← Back to context

Comment by todd8

10 years ago

Everyone has different experiences and interests in college, but I recall Garbage Collection as an important subject decades before 2000. I studied CS in the 1970s (and 1980s) and garbage collection was already an important subject. It was a part of the ACM recommended CS curiculum as far back as 1968. Google Scholar reveals thousands of results for "garbage collection algorithm" before 1990. The subject was studied by great computer scientists (Lamport, Dijkstra, and Liskov are all Turing award winners) and the results were fun and interesting:

1989

  AW Appel: "Simple generational garbage collection and fast allocation"

1988

  JF Bartlett: "Compacting garbage collection with ambiguous roots"

  J Crammond: "A garbage collection algorithm for shared memory parallel
  processors"

1987

  AW Appel: "Garbage collection can be faster than stack allocation"

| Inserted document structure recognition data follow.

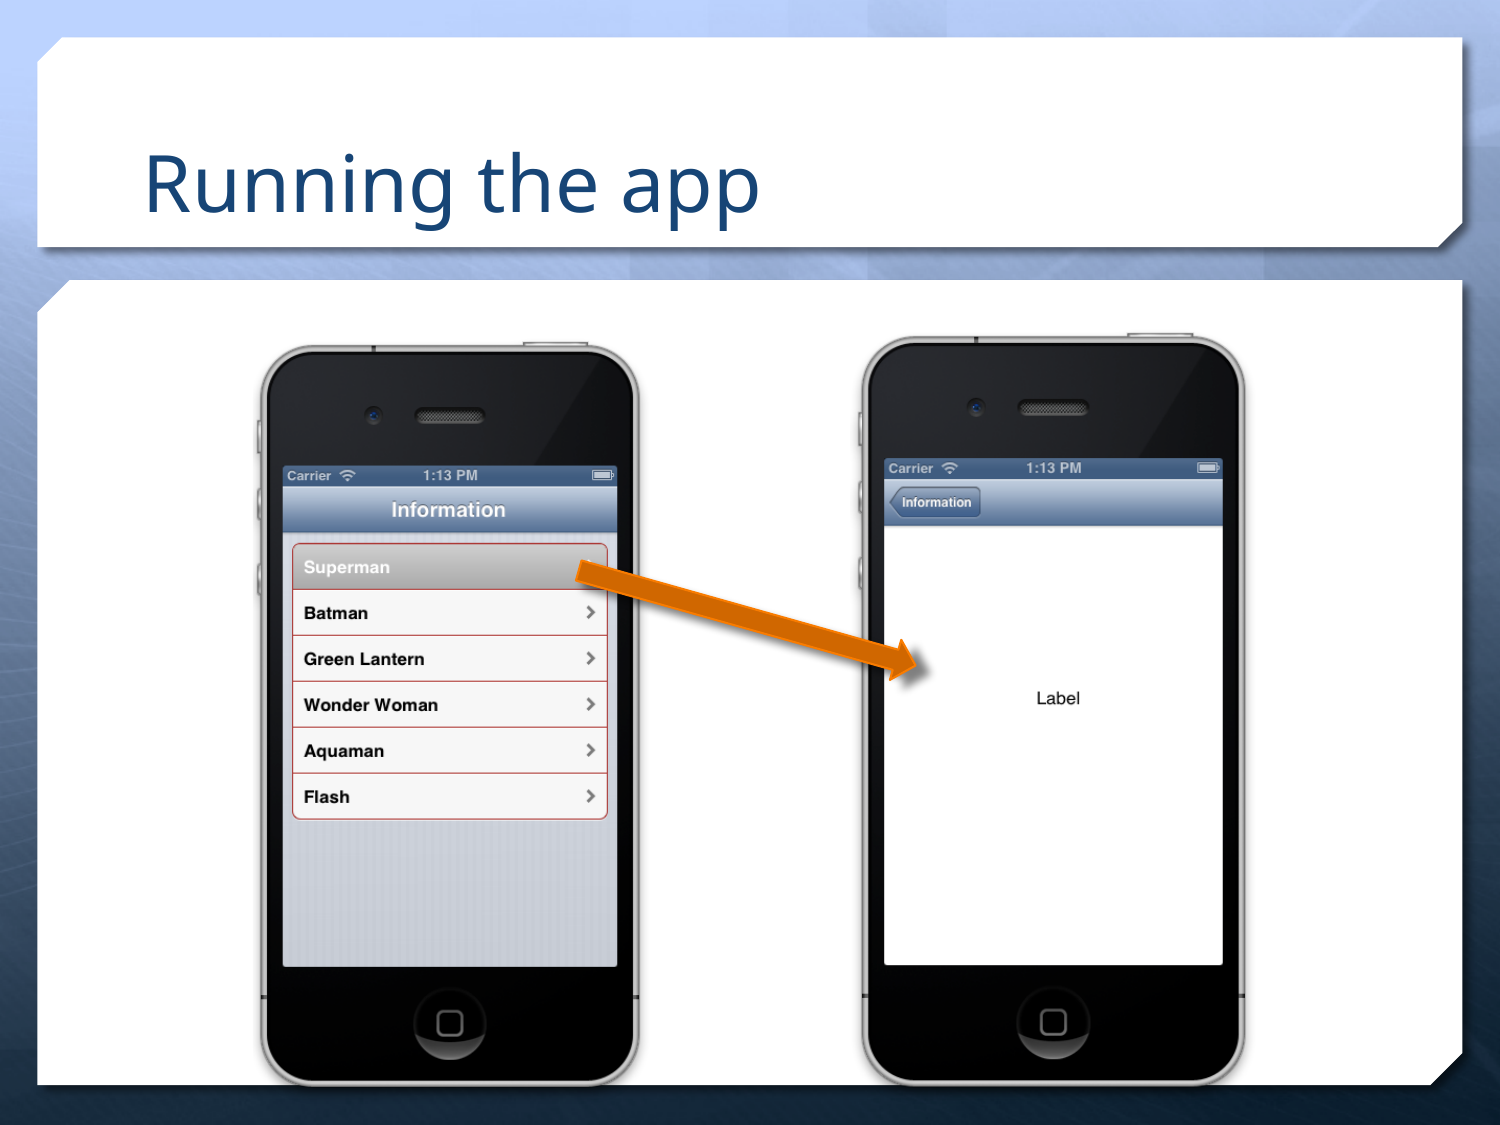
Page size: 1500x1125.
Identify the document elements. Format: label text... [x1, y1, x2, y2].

title Running the app [127, 48, 1372, 236]
text_box [674, 585, 849, 659]
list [849, 324, 1259, 1112]
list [252, 333, 654, 1112]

  DI Bevan: "Distributed garbage collection using reference counting"

1986

  B Liskov, R Ladin: "Highly available distributed services and fault-tolerant
  distributed garbage collection"

1985

  J Hughes: "A distributed garbage collection algorithm"

1983

  H Lieberman, C Hewitt: "A real-time garbage collector based on the lifetimes
  of objects"

1982

  RJM Hughes: "A semi‐incremental garbage collection algorithm"

1981

  J Cohen: "Garbage collection of linked data structures"

1977

  HC Baker Jr, C Hewitt: "The incremental garbage collection of processes"

1976

  Douglas W. Clark: "An efficient list-moving algorithm using constant workspace"

  PL Wadler: "Analysis of an algorithm for real time garbage collection"

  

1975

  Guy L. Steele, Jr.:"Multiprocessing compactifying garbage collection", CACM

  Edsger W. Dijkstra, Leslie Lamport, et al.: "On-the-fly garbage collection:
  an exercise in cooperation"
  

1974

  Gary Lindstrom: "Copying list structures using bounded workspace"

1973

  Edward M. Reingold: "A nonrecursive list moving algorithm"

1972

  H. D. Baecker: "Garbage collection for virtual memory computer systems"
  
  Ben Wegbreit: "A space-efficient list structure tracing algorithm"

1969

  Robert R. Fenichel, Jerome C. Yochelson.: "A LISP garbage-collector for
  virtual-memory computer systems"
  
  Joseph Weizenbaum: "Recovery of reentrant list structures in SLIP"

1967

  H. Schorr, W. M. Waite: "An efficient machine-independent procedure for
  garbage collection in various list structures"

  Peter J. Denning: "The working set model for program behavior"

1963

  Daniel J. Edwards: "Secondary Storage in LISP"

The Communications of the ACM, during this period, was the most read CS Journal. Articles appearing there were intended to be of interest to the widest population of computer scientists and 19 of them were on garbage collection.

LISP, APL, LOGO, ML, Prolog, CLU, Scheme, Cedar, Smalltalk, Icon, SML, Mathematica, J, Haskell, Python, Dylan, Self, Lua and Javascript are all important, garbage collected programming languages that came before the late 1990's.